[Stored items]
▬▬▬▬▬▬

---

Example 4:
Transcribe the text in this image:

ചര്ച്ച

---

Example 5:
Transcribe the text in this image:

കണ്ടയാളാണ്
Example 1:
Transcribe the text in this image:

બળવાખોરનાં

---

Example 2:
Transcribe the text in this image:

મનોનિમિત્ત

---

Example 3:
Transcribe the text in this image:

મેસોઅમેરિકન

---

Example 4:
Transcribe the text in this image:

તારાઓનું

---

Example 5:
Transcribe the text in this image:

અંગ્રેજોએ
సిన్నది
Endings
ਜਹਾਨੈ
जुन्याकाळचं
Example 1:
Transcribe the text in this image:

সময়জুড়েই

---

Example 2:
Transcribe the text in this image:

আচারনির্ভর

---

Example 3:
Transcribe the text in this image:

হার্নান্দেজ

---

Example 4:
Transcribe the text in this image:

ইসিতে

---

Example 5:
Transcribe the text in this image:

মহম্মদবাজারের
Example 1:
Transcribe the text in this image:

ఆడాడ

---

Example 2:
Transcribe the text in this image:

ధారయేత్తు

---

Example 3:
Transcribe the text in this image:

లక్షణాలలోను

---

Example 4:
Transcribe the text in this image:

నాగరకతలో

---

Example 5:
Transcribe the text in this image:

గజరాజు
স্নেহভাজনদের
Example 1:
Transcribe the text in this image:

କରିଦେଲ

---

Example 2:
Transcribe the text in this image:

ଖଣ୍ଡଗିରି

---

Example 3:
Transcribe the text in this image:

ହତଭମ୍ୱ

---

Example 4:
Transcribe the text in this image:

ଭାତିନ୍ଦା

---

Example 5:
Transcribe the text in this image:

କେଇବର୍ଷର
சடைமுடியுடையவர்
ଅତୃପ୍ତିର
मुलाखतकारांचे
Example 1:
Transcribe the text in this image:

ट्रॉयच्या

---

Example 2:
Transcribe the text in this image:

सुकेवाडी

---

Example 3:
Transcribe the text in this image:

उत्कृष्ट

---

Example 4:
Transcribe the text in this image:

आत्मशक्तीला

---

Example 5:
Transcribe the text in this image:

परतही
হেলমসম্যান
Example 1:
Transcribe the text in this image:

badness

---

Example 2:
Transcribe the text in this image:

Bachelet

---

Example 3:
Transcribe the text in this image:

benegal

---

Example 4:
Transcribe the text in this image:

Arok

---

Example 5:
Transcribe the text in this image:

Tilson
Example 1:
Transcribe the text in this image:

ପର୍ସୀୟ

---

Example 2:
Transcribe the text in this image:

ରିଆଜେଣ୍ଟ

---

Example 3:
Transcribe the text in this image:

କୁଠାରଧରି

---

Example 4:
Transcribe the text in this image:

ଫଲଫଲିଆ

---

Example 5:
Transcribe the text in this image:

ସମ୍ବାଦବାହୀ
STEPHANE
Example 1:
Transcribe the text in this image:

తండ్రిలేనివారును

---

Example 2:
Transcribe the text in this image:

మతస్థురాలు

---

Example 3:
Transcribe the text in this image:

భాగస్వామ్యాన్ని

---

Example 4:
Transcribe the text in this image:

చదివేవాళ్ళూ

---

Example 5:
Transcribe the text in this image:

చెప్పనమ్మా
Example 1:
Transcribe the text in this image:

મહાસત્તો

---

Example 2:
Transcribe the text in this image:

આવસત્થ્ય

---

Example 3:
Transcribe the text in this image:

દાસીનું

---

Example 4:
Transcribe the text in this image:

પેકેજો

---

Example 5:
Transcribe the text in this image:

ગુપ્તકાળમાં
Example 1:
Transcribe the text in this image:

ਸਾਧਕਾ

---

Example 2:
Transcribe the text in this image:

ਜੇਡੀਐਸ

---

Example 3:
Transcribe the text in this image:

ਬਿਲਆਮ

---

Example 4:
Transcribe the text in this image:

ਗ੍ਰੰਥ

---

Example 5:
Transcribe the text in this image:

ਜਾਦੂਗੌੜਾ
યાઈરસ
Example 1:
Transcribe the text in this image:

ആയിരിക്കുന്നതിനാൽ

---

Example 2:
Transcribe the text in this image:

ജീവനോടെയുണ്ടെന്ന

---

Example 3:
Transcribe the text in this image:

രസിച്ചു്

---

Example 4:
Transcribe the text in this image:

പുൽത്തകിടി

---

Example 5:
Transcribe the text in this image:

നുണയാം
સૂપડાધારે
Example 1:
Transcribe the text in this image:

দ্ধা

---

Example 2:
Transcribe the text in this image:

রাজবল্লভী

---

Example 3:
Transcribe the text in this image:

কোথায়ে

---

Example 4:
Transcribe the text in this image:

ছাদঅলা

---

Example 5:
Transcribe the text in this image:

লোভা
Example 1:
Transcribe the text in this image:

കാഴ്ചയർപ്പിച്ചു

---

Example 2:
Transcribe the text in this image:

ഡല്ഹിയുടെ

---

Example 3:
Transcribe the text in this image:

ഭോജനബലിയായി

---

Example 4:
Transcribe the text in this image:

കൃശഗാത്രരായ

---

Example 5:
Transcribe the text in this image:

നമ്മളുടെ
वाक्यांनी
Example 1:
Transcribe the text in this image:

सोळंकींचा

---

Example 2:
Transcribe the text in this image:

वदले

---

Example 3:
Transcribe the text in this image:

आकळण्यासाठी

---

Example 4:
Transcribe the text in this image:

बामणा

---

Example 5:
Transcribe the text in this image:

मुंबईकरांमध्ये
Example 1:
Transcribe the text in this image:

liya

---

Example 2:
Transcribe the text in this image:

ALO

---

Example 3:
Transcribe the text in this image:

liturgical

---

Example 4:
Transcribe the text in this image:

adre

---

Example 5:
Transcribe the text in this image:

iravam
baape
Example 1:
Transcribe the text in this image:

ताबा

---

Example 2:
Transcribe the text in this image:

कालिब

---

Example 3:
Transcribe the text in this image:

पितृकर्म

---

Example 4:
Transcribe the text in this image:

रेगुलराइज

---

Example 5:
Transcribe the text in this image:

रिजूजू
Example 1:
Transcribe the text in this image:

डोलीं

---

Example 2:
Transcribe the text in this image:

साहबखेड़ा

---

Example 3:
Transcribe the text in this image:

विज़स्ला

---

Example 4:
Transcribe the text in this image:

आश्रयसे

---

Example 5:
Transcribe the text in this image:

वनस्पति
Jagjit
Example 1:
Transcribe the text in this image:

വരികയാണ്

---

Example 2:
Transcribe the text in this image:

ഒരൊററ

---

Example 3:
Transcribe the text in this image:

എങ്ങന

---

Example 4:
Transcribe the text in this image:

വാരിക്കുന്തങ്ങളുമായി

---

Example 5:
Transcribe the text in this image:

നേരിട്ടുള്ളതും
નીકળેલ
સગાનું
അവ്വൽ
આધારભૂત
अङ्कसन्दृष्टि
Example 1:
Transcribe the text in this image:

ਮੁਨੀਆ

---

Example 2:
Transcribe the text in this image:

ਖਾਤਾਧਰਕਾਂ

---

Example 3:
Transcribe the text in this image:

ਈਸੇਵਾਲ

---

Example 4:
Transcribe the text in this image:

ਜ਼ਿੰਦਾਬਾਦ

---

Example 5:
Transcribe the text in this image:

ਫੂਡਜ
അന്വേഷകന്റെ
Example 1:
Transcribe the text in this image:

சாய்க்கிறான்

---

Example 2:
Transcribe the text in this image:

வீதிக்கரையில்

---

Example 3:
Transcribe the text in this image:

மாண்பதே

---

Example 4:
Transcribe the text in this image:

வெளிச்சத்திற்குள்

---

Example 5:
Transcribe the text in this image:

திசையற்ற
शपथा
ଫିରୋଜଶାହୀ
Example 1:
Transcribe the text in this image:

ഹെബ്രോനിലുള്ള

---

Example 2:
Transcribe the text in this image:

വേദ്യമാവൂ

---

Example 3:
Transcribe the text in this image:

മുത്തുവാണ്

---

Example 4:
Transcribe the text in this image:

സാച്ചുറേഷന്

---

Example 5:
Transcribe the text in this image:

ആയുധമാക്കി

▬▬▬▬▬▬

Each record must be output exactly, with none omitted.

Response:
---

Example 4:
Transcribe the text in this image:

ചര്ച്ച

---

Example 5:
Transcribe the text in this image:

കണ്ടയാളാണ്
Example 1:
Transcribe the text in this image:

બળવાખોરનાં

---

Example 2:
Transcribe the text in this image:

મનોનિમિત્ત

---

Example 3:
Transcribe the text in this image:

મેસોઅમેરિકન

---

Example 4:
Transcribe the text in this image:

તારાઓનું

---

Example 5:
Transcribe the text in this image:

અંગ્રેજોએ
సిన్నది
Endings
ਜਹਾਨੈ
जुन्याकाळचं
Example 1:
Transcribe the text in this image:

সময়জুড়েই

---

Example 2:
Transcribe the text in this image:

আচারনির্ভর

---

Example 3:
Transcribe the text in this image:

হার্নান্দেজ

---

Example 4:
Transcribe the text in this image:

ইসিতে

---

Example 5:
Transcribe the text in this image:

মহম্মদবাজারের
Example 1:
Transcribe the text in this image:

ఆడాడ

---

Example 2:
Transcribe the text in this image:

ధారయేత్తు

---

Example 3:
Transcribe the text in this image:

లక్షణాలలోను

---

Example 4:
Transcribe the text in this image:

నాగరకతలో

---

Example 5:
Transcribe the text in this image:

గజరాజు
স্নেহভাজনদের
Example 1:
Transcribe the text in this image:

କରିଦେଲ

---

Example 2:
Transcribe the text in this image:

ଖଣ୍ଡଗିରି

---

Example 3:
Transcribe the text in this image:

ହତଭମ୍ୱ

---

Example 4:
Transcribe the text in this image:

ଭାତିନ୍ଦା

---

Example 5:
Transcribe the text in this image:

କେଇବର୍ଷର
சடைமுடியுடையவர்
ଅତୃପ୍ତିର
मुलाखतकारांचे
Example 1:
Transcribe the text in this image:

ट्रॉयच्या

---

Example 2:
Transcribe the text in this image:

सुकेवाडी

---

Example 3:
Transcribe the text in this image:

उत्कृष्ट

---

Example 4:
Transcribe the text in this image:

आत्मशक्तीला

---

Example 5:
Transcribe the text in this image:

परतही
হেলমসম্যান
Example 1:
Transcribe the text in this image:

badness

---

Example 2:
Transcribe the text in this image:

Bachelet

---

Example 3:
Transcribe the text in this image:

benegal

---

Example 4:
Transcribe the text in this image:

Arok

---

Example 5:
Transcribe the text in this image:

Tilson
Example 1:
Transcribe the text in this image:

ପର୍ସୀୟ

---

Example 2:
Transcribe the text in this image:

ରିଆଜେଣ୍ଟ

---

Example 3:
Transcribe the text in this image:

କୁଠାରଧରି

---

Example 4:
Transcribe the text in this image:

ଫଲଫଲିଆ

---

Example 5:
Transcribe the text in this image:

ସମ୍ବାଦବାହୀ
STEPHANE
Example 1:
Transcribe the text in this image:

తండ్రిలేనివారును

---

Example 2:
Transcribe the text in this image:

మతస్థురాలు

---

Example 3:
Transcribe the text in this image:

భాగస్వామ్యాన్ని

---

Example 4:
Transcribe the text in this image:

చదివేవాళ్ళూ

---

Example 5:
Transcribe the text in this image:

చెప్పనమ్మా
Example 1:
Transcribe the text in this image:

મહાસત્તો

---

Example 2:
Transcribe the text in this image:

આવસત્થ્ય

---

Example 3:
Transcribe the text in this image:

દાસીનું

---

Example 4:
Transcribe the text in this image:

પેકેજો

---

Example 5:
Transcribe the text in this image:

ગુપ્તકાળમાં
Example 1:
Transcribe the text in this image:

ਸਾਧਕਾ

---

Example 2:
Transcribe the text in this image:

ਜੇਡੀਐਸ

---

Example 3:
Transcribe the text in this image:

ਬਿਲਆਮ

---

Example 4:
Transcribe the text in this image:

ਗ੍ਰੰਥ

---

Example 5:
Transcribe the text in this image:

ਜਾਦੂਗੌੜਾ
યાઈરસ
Example 1:
Transcribe the text in this image:

ആയിരിക്കുന്നതിനാൽ

---

Example 2:
Transcribe the text in this image:

ജീവനോടെയുണ്ടെന്ന

---

Example 3:
Transcribe the text in this image:

രസിച്ചു്

---

Example 4:
Transcribe the text in this image:

പുൽത്തകിടി

---

Example 5:
Transcribe the text in this image:

നുണയാം
સૂપડાધારે
Example 1:
Transcribe the text in this image:

দ্ধা

---

Example 2:
Transcribe the text in this image:

রাজবল্লভী

---

Example 3:
Transcribe the text in this image:

কোথায়ে

---

Example 4:
Transcribe the text in this image:

ছাদঅলা

---

Example 5:
Transcribe the text in this image:

লোভা
Example 1:
Transcribe the text in this image:

കാഴ്ചയർപ്പിച്ചു

---

Example 2:
Transcribe the text in this image:

ഡല്ഹിയുടെ

---

Example 3:
Transcribe the text in this image:

ഭോജനബലിയായി

---

Example 4:
Transcribe the text in this image:

കൃശഗാത്രരായ

---

Example 5:
Transcribe the text in this image:

നമ്മളുടെ
वाक्यांनी
Example 1:
Transcribe the text in this image:

सोळंकींचा

---

Example 2:
Transcribe the text in this image:

वदले

---

Example 3:
Transcribe the text in this image:

आकळण्यासाठी

---

Example 4:
Transcribe the text in this image:

बामणा

---

Example 5:
Transcribe the text in this image:

मुंबईकरांमध्ये
Example 1:
Transcribe the text in this image:

liya

---

Example 2:
Transcribe the text in this image:

ALO

---

Example 3:
Transcribe the text in this image:

liturgical

---

Example 4:
Transcribe the text in this image:

adre

---

Example 5:
Transcribe the text in this image:

iravam
baape
Example 1:
Transcribe the text in this image:

ताबा

---

Example 2:
Transcribe the text in this image:

कालिब

---

Example 3:
Transcribe the text in this image:

पितृकर्म

---

Example 4:
Transcribe the text in this image:

रेगुलराइज

---

Example 5:
Transcribe the text in this image:

रिजूजू
Example 1:
Transcribe the text in this image:

डोलीं

---

Example 2:
Transcribe the text in this image:

साहबखेड़ा

---

Example 3:
Transcribe the text in this image:

विज़स्ला

---

Example 4:
Transcribe the text in this image:

आश्रयसे

---

Example 5:
Transcribe the text in this image:

वनस्पति
Jagjit
Example 1:
Transcribe the text in this image:

വരികയാണ്

---

Example 2:
Transcribe the text in this image:

ഒരൊററ

---

Example 3:
Transcribe the text in this image:

എങ്ങന

---

Example 4:
Transcribe the text in this image:

വാരിക്കുന്തങ്ങളുമായി

---

Example 5:
Transcribe the text in this image:

നേരിട്ടുള്ളതും
નીકળેલ
સગાનું
അവ്വൽ
આધારભૂત
अङ्कसन्दृष्टि
Example 1:
Transcribe the text in this image:

ਮੁਨੀਆ

---

Example 2:
Transcribe the text in this image:

ਖਾਤਾਧਰਕਾਂ

---

Example 3:
Transcribe the text in this image:

ਈਸੇਵਾਲ

---

Example 4:
Transcribe the text in this image:

ਜ਼ਿੰਦਾਬਾਦ

---

Example 5:
Transcribe the text in this image:

ਫੂਡਜ
അന്വേഷകന്റെ
Example 1:
Transcribe the text in this image:

சாய்க்கிறான்

---

Example 2:
Transcribe the text in this image:

வீதிக்கரையில்

---

Example 3:
Transcribe the text in this image:

மாண்பதே

---

Example 4:
Transcribe the text in this image:

வெளிச்சத்திற்குள்

---

Example 5:
Transcribe the text in this image:

திசையற்ற
शपथा
ଫିରୋଜଶାହୀ
Example 1:
Transcribe the text in this image:

ഹെബ്രോനിലുള്ള

---

Example 2:
Transcribe the text in this image:

വേദ്യമാവൂ

---

Example 3:
Transcribe the text in this image:

മുത്തുവാണ്

---

Example 4:
Transcribe the text in this image:

സാച്ചുറേഷന്

---

Example 5:
Transcribe the text in this image:

ആയുധമാക്കി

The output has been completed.